28. Goedel's theorem, which both Whitemore's Turing, and Turing in
real life, refer to: a logical system cannot be both complete and
consistent.
29. We also get into trouble where a nuanced reading of the Golden
Rule is required: "do unto others as you would have them do unto
you" works for a majority that generally considers the same sorts of
things desirable and undesirable. But if you are part of a divergent
minority, then in order to succeed in navigating a world in which
you are in the minority, you must become a student of what a
dissimilar majority considers desirable and undesirable, even when
it is alien to your own instincts. The Golden Rule refines to "
figure out and do unto others what they would have you do unto them,
as you would have them figure out and do what you would have them do
unto you". See the appendix on theory of mind issues for related
thoughts on this.
30. There is a book forthcoming from Jessica Kingsley Press, [Murray
2005], titled Coming Out Asperger , which includes a chapter by Jane
Meyerding on disclosure in the workplace. Given the quality of her
previous writing, this is something I'm eagerly anticipating.
Workplace disclosure issues remain among the trickiest challenges
facing adults on the spectrum.
31. See footnote 8 for references to changeling lore. [Frith
1992/2003] has a chapter on feral children.
32. My son Jeremy at about age 4 was the spitting image of Jamie as
played by Cillian Byrne in the film. Ten years later, he is growing
in his own way, at his own speed, but ever forward. He is as drawn
to computers as strongly as the "dark ones" were drawn to the sea.
Like Tadgh, he may be "daft" about some things his mind has not yet
set to figuring out, but he is not blind. My daughter Rachel is a
modern-day Fiona: she understands Jeremy and kids like him better
than any others I know who are not on the spectrum themselves. This
past summer she was one of two highschoolers hired on as counselors,
the rest of whom were college and graduate students, in the summer
day camp program for autism spectrum kids that Jeremy attends. She
really "gets it" about identifying and working with strengths and
interests to address handicaps; she really "gets it" about
establishing respect and value for autistic ways that are not
intrinsically debilitating. She is going to be one hell of an ally
to autistic self-advocacy as she grows up. On Roan Inish, there were
more seals than people. In our household, there are more cats than
people - and Rachel is the one of us they hang out with and relate
to the most. My wife Susan, like Tess, recognized when the time had
come to pack supplies and move to the island; she has been flexible
living with a family that is the way hers has turned out - flexible
in ways many in the mainstream could not be. As Hugh says at the end
of the film: "Would you look at us, back in Roan Inish!"

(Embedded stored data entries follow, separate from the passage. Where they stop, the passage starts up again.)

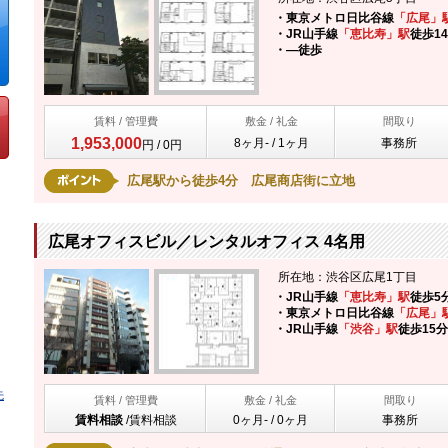
・東京メトロ日比谷線
「広尾」
・JR山手線
「恵比寿」駅
徒歩1
・―
徒歩
賃料 / 管理費
敷金 / 礼金
間取り
1,953,000
8ヶ月- / 1ヶ月
事務所
円 / 0円
広尾駅から徒歩4分 広尾商店街に立地
広尾オフィスビル／レンタルオフィス 4名用
所在地：渋谷区広尾1丁目
・JR山手線
「恵比寿」駅
徒歩5
・東京メトロ日比谷線
「広尾」
・JR山手線
「渋谷」駅
徒歩15分
賃料 / 管理費
敷金 / 礼金
間取り
賃料相談
/
賃料相談
0ヶ月- / 0ヶ月
事務所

33. Jane was, in addition to her other writings cited, a
contributing editor for [Miller 2003]. For more of Jane's writing, I
highly recommend her website [Meyerding 1998/2005], especially her
short essays she calls "Snippets".
34. At Autreat 1999, I attended a workshop on autistic forms of
humor. The four people closest to me in the room were all survivors
of the inpatient mental health system - all of them autistic women
who had been misdiagnosed with schizophrenia or other psychoses,
mismedicated (in several cases almost with fatal results), and
mistreated with "disciplinary" measures while locked up. The fact
that they could all be in that room, participating in a workshop on
humor, says something important about the resiliency of the human
spirit.
35. [Levine 2002]
36. Compare this to the dilemma regarding the absence in English of
gender-neutral pronouns semantically suitable for use with sentient
beings (a requirement which disqualifies "it/it/its"). There have
been numerous coinages of proposed pronouns for the purpose,
including one set adopted by Jim Sinclair, xe (nominative) / xem
(objective) / xyr (possessive), which has gained currency in the
autistic self-advocacy community - see [Pollard 2005] for further
explanation. It gained currency in our community because there is a
need for it there.
37. See what I mean about needing gender-neutral pronouns?